## Excerpted passage

A perforating gun has been disclosed according to a fourth aspect, which perforating gun generally includes: a carrier tube; a charge tube extending within the carrier tube, the charge tube containing one or more perforating charges; a conductor sub containing the charge tube within the carrier tube, the conductor sub being adapted to facilitate detonation of the one or more perforating charges; an orienting centralizer including an orienting key; and an orienting keyway formed into the conductor sub; wherein the orienting key is received within the orienting keyway to prevent, or at least reduce, relative rotation between the orienting centralizer and the conductor sub. In one or more embodiments, the perforating gun further includes: one or more fasteners adapted to secure the orienting centralizer to the charge tube to prevent, or at least reduce, relative rotation between the charge tube and the orienting centralizer. In one or more embodiments, the perforating gun further includes an access port or window formed radially through the charge tube proximate an end portion of the charge tube to permit insertion of a detonator into the charge tube; wherein the access port or window extends spirally along the charge tube. In one or more embodiments, the perforating gun further includes a cap assembly received within an end portion of the charge tube, the cap assembly being adapted to further facilitate detonation of the one or more perforating charges.

It is understood that variations may be made in the foregoing without departing from the scope of the disclosure.

In several embodiments, the elements and teachings of the various illustrative embodiments may be combined in whole or in part in some or all of the illustrative embodiments. In addition, one or more of the elements and teachings of the various illustrative embodiments may be omitted, at least in part, or combined, at least in part, with one or more of the other elements and teachings of the various illustrative embodiments.

Any spatial references such as, for example, “upper,” “lower,” “above,” “below,” “between,” “bottom,” “vertical,” “horizontal,” “angular,” “upwards,” “downwards,” “side-to-side,” “left-to-right,” “left,” “right,” “right-to-left,” “top-to-bottom,” “bottom-to-top,” “top,” “bottom,” “bottom-up,” “top-down,” etc., are for the purpose of illustration only and do not limit the specific orientation or location of the structure described above.

In several embodiments, while different steps, processes, and procedures are described as appearing as distinct acts, one or more of the steps, one or more of the processes, or one or more of the procedures may also be performed in different orders, simultaneously or sequentially. In several embodiments, the steps, processes or procedures may be merged into one or more steps, processes or procedures. In several embodiments, one or more of the operational steps in each embodiment may be omitted. Moreover, in some instances, some features of the present disclosure may be employed without a corresponding use of the other features. Moreover, one or more of the embodiments disclosed above and in the '338 and '440 Applications, or variations thereof, may be combined in whole or in part with any one or more of the other embodiments described above and in the '338 and '440 Applications, or variations thereof.

Although several embodiments have been disclosed in detail above and in the '338 and '440 Applications, the embodiments disclosed are exemplary only and are not limiting, and those skilled in the art will readily appreciate that many other modifications, changes, and substitutions are possible in the embodiments without materially departing from the novel teachings and advantages of the present disclosure. Accordingly, all such modifications, changes, and substitutions are intended to be included within the scope of this disclosure as defined in the following claims. In the claims, means-plus-function clauses are intended to cover the structures described herein as performing the recited function and not only structural equivalents, but also equivalent structures. Moreover, it is the express intention of the applicant not to invoke 35 U.S.C. § 112 (f) for any limitations of any of the claims herein, except for those in which the claim expressly uses the word “means” together with an associated function.

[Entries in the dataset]
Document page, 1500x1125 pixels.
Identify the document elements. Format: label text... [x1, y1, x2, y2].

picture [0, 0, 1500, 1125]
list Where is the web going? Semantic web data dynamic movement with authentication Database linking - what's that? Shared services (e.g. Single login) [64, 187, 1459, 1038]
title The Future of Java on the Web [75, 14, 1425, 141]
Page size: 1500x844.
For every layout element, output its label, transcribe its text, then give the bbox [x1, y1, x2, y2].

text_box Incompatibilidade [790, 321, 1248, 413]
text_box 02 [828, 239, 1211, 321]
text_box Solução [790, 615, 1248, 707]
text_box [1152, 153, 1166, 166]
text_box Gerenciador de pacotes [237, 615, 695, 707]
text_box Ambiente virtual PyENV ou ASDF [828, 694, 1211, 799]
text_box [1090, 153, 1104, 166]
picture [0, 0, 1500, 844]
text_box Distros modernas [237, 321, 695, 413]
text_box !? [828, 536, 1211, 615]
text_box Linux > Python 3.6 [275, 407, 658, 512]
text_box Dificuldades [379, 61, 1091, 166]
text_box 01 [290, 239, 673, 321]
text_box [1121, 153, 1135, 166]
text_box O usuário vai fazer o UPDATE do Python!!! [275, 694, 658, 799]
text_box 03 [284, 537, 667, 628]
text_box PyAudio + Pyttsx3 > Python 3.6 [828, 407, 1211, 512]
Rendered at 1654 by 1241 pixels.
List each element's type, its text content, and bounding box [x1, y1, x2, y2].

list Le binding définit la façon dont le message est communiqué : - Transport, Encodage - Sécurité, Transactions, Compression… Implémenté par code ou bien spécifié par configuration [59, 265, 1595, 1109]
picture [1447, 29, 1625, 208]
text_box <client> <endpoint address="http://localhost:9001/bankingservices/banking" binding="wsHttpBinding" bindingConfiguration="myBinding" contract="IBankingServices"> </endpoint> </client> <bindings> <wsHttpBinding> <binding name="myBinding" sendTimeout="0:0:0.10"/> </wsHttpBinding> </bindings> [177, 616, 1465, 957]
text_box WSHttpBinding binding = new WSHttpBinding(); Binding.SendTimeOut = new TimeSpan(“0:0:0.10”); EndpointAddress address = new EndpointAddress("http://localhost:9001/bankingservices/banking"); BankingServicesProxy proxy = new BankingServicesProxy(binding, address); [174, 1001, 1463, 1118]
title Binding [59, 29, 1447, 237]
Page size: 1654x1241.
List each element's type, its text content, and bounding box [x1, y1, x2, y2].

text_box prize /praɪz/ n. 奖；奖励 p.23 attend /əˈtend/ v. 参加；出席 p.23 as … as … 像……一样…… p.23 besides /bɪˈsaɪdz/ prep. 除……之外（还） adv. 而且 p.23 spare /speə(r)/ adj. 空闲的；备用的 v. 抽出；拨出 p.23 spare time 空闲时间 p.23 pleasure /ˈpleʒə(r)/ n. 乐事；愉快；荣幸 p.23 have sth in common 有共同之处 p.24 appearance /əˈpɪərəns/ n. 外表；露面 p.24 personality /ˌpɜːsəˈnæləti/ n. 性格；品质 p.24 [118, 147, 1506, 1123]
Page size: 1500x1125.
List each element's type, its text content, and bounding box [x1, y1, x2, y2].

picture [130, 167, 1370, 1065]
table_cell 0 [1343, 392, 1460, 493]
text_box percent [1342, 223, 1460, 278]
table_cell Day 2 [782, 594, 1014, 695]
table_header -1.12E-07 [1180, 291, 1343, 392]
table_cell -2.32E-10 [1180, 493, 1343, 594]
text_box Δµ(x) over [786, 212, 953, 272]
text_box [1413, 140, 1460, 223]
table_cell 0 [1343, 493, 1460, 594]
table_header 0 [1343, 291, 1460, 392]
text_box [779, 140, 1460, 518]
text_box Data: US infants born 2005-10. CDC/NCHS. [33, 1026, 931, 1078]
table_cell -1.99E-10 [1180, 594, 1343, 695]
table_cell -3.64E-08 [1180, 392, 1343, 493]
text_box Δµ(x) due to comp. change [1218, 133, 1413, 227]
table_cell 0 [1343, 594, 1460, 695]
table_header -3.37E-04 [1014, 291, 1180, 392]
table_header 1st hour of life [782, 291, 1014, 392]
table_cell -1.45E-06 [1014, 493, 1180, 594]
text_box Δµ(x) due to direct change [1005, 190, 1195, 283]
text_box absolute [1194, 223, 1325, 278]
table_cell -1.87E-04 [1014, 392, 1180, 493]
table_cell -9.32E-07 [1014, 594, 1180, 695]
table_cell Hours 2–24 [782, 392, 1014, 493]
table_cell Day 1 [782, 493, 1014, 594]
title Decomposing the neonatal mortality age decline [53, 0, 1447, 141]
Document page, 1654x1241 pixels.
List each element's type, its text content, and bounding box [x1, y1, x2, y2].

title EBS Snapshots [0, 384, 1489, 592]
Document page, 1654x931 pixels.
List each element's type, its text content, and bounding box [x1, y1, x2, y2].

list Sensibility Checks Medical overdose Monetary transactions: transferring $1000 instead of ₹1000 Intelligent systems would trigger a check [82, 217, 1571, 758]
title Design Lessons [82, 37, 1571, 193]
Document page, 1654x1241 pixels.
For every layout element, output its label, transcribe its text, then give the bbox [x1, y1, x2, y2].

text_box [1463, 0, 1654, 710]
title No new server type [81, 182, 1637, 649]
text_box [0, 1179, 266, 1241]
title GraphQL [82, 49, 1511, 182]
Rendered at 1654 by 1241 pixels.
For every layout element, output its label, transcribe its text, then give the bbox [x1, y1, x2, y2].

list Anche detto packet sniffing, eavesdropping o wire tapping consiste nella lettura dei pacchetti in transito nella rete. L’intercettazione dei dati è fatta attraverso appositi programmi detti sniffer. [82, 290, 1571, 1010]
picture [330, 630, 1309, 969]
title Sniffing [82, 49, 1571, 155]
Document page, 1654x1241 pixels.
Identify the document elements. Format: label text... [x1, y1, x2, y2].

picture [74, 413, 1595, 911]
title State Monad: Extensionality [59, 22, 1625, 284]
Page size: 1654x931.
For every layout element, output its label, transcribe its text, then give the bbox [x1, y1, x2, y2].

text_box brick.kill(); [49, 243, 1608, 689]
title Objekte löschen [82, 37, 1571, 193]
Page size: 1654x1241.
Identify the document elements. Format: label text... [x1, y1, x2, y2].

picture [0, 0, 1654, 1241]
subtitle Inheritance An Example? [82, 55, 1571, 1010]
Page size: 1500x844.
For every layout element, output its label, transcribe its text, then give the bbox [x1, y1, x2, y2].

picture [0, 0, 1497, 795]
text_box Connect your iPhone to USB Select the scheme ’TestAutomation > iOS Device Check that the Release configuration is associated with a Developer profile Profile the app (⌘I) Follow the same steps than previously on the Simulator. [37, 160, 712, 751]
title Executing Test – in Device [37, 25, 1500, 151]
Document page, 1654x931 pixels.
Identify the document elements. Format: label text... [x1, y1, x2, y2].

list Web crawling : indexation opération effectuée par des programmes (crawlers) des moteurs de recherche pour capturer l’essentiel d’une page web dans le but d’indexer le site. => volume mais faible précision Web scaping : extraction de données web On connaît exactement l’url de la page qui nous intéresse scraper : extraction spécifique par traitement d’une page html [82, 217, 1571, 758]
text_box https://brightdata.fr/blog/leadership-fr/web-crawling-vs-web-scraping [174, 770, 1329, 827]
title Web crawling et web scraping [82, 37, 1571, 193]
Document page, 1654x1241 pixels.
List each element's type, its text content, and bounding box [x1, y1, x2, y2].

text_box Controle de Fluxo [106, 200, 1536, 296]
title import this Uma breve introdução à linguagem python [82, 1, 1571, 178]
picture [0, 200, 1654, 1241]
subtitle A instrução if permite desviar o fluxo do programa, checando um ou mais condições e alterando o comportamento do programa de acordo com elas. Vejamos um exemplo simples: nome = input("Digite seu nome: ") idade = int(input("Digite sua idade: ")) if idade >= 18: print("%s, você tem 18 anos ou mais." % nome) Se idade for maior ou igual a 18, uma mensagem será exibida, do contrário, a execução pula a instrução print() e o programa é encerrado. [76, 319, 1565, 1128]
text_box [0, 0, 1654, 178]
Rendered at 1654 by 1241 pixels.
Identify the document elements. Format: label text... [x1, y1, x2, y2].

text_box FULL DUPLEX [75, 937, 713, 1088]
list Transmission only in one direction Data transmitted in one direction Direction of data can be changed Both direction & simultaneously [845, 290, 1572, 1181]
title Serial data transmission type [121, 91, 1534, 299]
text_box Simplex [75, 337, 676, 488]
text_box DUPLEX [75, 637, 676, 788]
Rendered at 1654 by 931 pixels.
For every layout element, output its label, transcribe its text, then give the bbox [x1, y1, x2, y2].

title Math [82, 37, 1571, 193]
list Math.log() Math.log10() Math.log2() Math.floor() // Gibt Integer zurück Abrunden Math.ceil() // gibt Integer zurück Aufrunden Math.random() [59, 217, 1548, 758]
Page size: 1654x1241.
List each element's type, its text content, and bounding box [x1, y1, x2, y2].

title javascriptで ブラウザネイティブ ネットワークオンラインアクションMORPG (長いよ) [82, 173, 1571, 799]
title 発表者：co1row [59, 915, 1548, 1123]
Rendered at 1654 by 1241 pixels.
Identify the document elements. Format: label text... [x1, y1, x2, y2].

## Goal
Transcribe the perforating gun passage starting with "In several embodiments, the elements" and going on through "structure described above.". Work from the perforating gun passage alone.

## Worked answer
In several embodiments, the elements and teachings of the various illustrative embodiments may be combined in whole or in part in some or all of the illustrative embodiments. In addition, one or more of the elements and teachings of the various illustrative embodiments may be omitted, at least in part, or combined, at least in part, with one or more of the other elements and teachings of the various illustrative embodiments.

Any spatial references such as, for example, “upper,” “lower,” “above,” “below,” “between,” “bottom,” “vertical,” “horizontal,” “angular,” “upwards,” “downwards,” “side-to-side,” “left-to-right,” “left,” “right,” “right-to-left,” “top-to-bottom,” “bottom-to-top,” “top,” “bottom,” “bottom-up,” “top-down,” etc., are for the purpose of illustration only and do not limit the specific orientation or location of the structure described above.